What is query caching in MySQL?
Why Interviewers Ask This
Mid-level MySQL / SQL roles require deep understanding of this topic. Interviewers ask this to separate candidates who truly understand the mechanics from those who only know surface-level concepts.
Answer
MySQL had a built-in query cache that cached the complete result set of SELECT queries. On subsequent identical queries (exact same SQL and database state), MySQL returned cached results without re-executing. However, the query cache was removed in MySQL 8.0 because it was a scalability bottleneck: (1) The cache required a global mutex lock on every write, causing contention on write-heavy workloads; (2) Any write to any table in the query invalidated all cached queries involving that table; (3) Modern hardware with fast SSDs and efficient buffer pools made the query cache less beneficial.
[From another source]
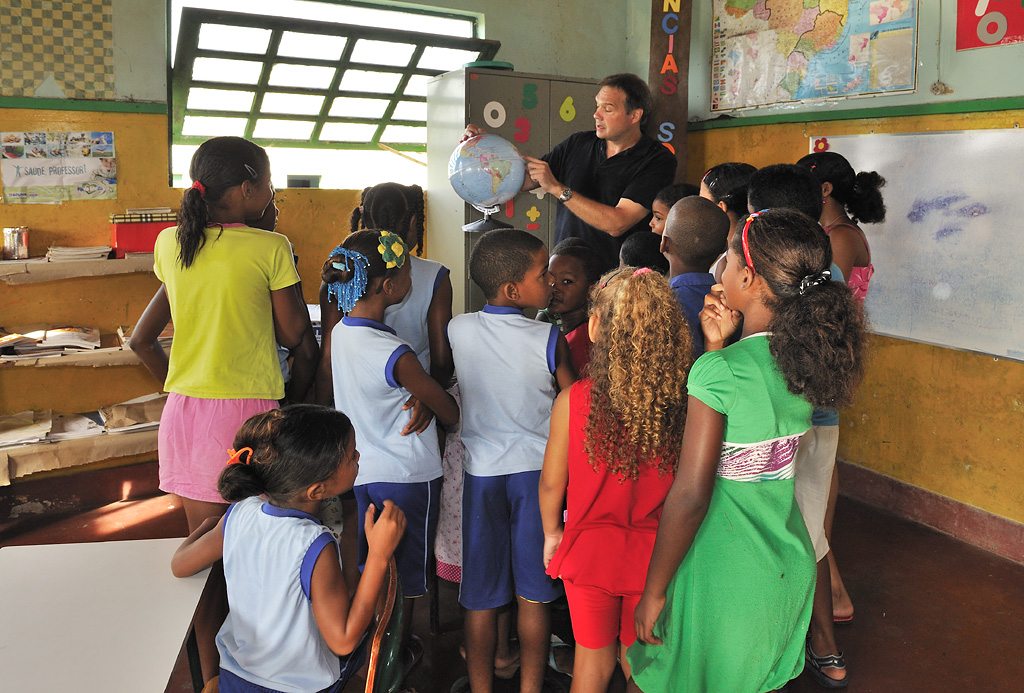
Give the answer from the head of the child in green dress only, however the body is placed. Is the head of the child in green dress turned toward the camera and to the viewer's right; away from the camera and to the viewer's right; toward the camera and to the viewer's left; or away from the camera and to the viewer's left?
away from the camera and to the viewer's left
Alternatives for caching: (1) Application-level cache: use Redis or Memcached to cache query results in your application code — more control over invalidation logic and expiry; (2) InnoDB Buffer Pool: MySQL's own page cache (default 128MB, should be 70-80% of available RAM for dedicated servers) caches disk pages in memory — properly sizing this is more impactful than query cache; (3) ProxySQL Query Cache — proxy layer that caches query results; (4) Read replicas reduce primary write contention. Always cache at the application layer for production systems.
Common Mistake
Don't just define the term — demonstrate that you understand when to use it and when not to. Showing awareness of trade-offs is what separates average from strong MySQL / SQL candidates.